After having tested the speech synthesis part of SAPI, this post will present a little example to do speech recognition (SR). The goal of our little exploration is to listen to what a user says (using the English language) and “ignoring” anything but the word “Quit” (or any word that closely resembles “Quit”).

This goal is to be accomplished in 3 steps:

  1. Initialising the SR service to a user-defined speech, e.g.

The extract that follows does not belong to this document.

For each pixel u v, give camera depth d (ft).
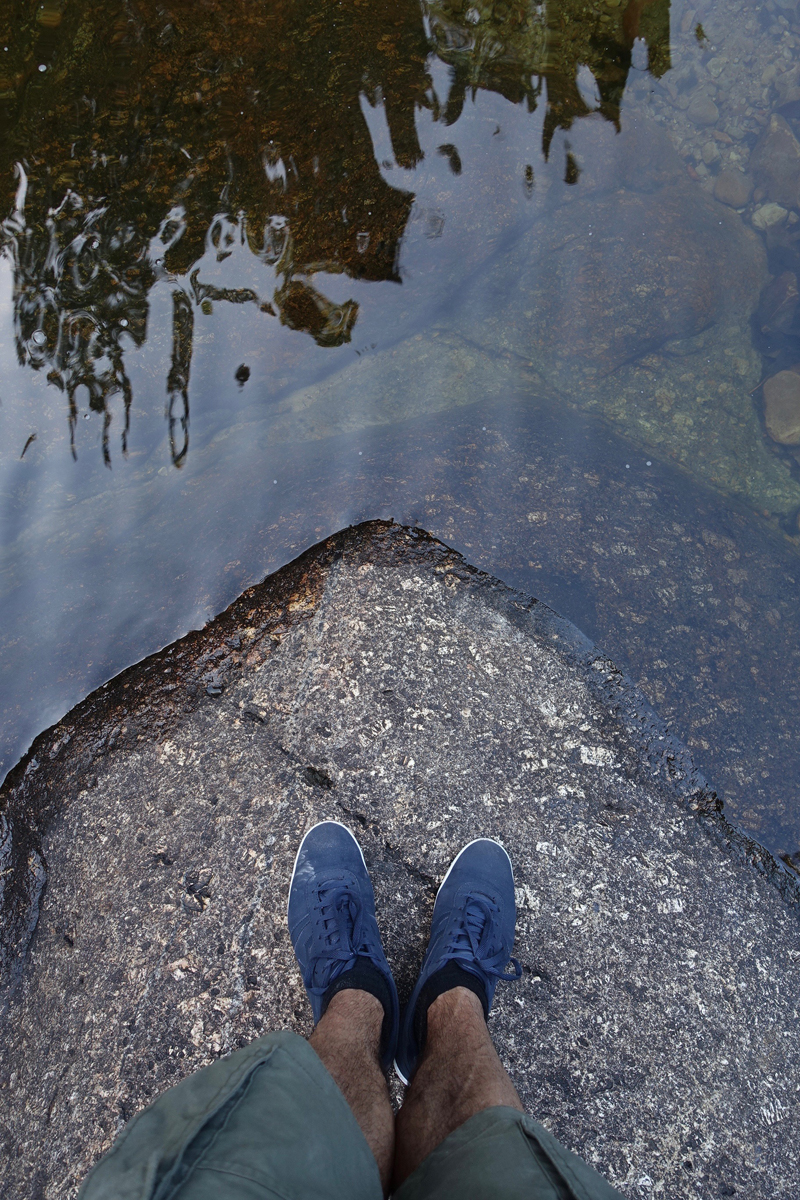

US or UK English
  2. Starting the SR service
  3. Repeatedly polling for user input (with respect to some grace period) on the default audio input device (microphone, etc.)

The following (commented) code makes use of the defined steps and implements the goal very simply.

    1:  using System;
    2:  using System.Collections.Generic;
    3:  using System.Speech;
    4:  using System.Speech.Recognition;
    5:   
    6:  namespace Recognizer
    7:  {
    8:      class Program
    9:      {
   10:          static void Main(string[] args)
   11:          {
   12:              Console.WriteLine("Speech recognition example");
   13:   
   14:              System.Collections.ObjectModel.ReadOnlyCollection<RecognizerInfo> recognizedSpeeches = 
        System.Speech.Recognition.SpeechRecognitionEngine.InstalledRecognizers();
   15:   
   16:              if (recognizedSpeeches != null)
   17:              {
   18:                  /*
   19:                   * present SRs if any
   20:                   */
   21:                  Console.WriteLine("Recognized Speeches:");
   22:                  foreach (RecognizerInfo recognizedSpeech in recognizedSpeeches)
   23:                  {
   24:                      Console.WriteLine(string.Format("\t[+]{0} - {1}", 
               recognizedSpeech.Name, 
              recognizedSpeech.Description));
   25:                  }
   26:   
   27:                  int recognizerNumber = 0;
   28:   
   29:                  /*
   30:                   * let the user choose a localised SR - if any
   31:                   */
   32:                  Console.WriteLine("Which SR do you want to use?:");
   33:                  string srString = Console.ReadLine();
   34:   
   35:                  if (Int32.TryParse(srString, out recognizerNumber) &&
   36:                      recognizerNumber > -1 && recognizerNumber < recognizedSpeeches.Count)
   37:                  {
   38:                      Console.WriteLine("You choose: " + string.Format("{0}", 
                recognizedSpeeches[recognizerNumber].Name));
   39:                  }
   40:   
   41:                  SpeechRecognitionEngine engine =            new SpeechRecognitionEngine(recognizedSpeeches[recognizerNumber]);
   42:   
   43:                  /*
   44:                   * use the default audio device (configure to be appropriate mic, etc.)
   45:                   * hook up the event handler which notifies us in case SR has recognised something
   46:                   */
   47:                  engine.SetInputToDefaultAudioDevice();
   48:                  engine.SpeechDetected += new EventHandler<SpeechDetectedEventArgs>(engine_SpeechDetected);
   49:                  engine.LoadGrammar(new DictationGrammar());
   50:   
   51:                  Console.WriteLine("Please press <any key> and then say something ... ");
   52:                  Console.ReadLine();
   53:   
   54:                  /*
   55:                   * poll user input
   56:                   * 
   57:                   * wait for 30 seconds for some input
   58:                   * quit if user has said something like quit
   59:                   */
   60:                  while (true)
   61:                  {
   62:                      RecognitionResult srResult = engine.Recognize(new TimeSpan(0, 0, 30));
   63:   
   64:                      Console.WriteLine("Recognized: {0}\r\nConfidence: {1}", 
              srResult.Text, 
              srResult.Confidence.ToString());
   65:   
   66:                      if (srResult.Text.ToLower() == "quit")
   67:                      {
   68:                          Console.WriteLine("Quit ...");
   69:                          break;
   70:                      }
   71:                  }
   72:              }
   73:   
   74:              /*
   75:               * the end
   76:               */
   77:              Console.WriteLine("Press <any key> to exit!");
   78:              Console.ReadLine();
   79:          }
   80:   
   81:          static void engine_SpeechDetected(object sender, SpeechDetectedEventArgs e)
   82:          {
   83:              Console.WriteLine("Detected Speech ...");
   84:          }
   85:      }
   86:  }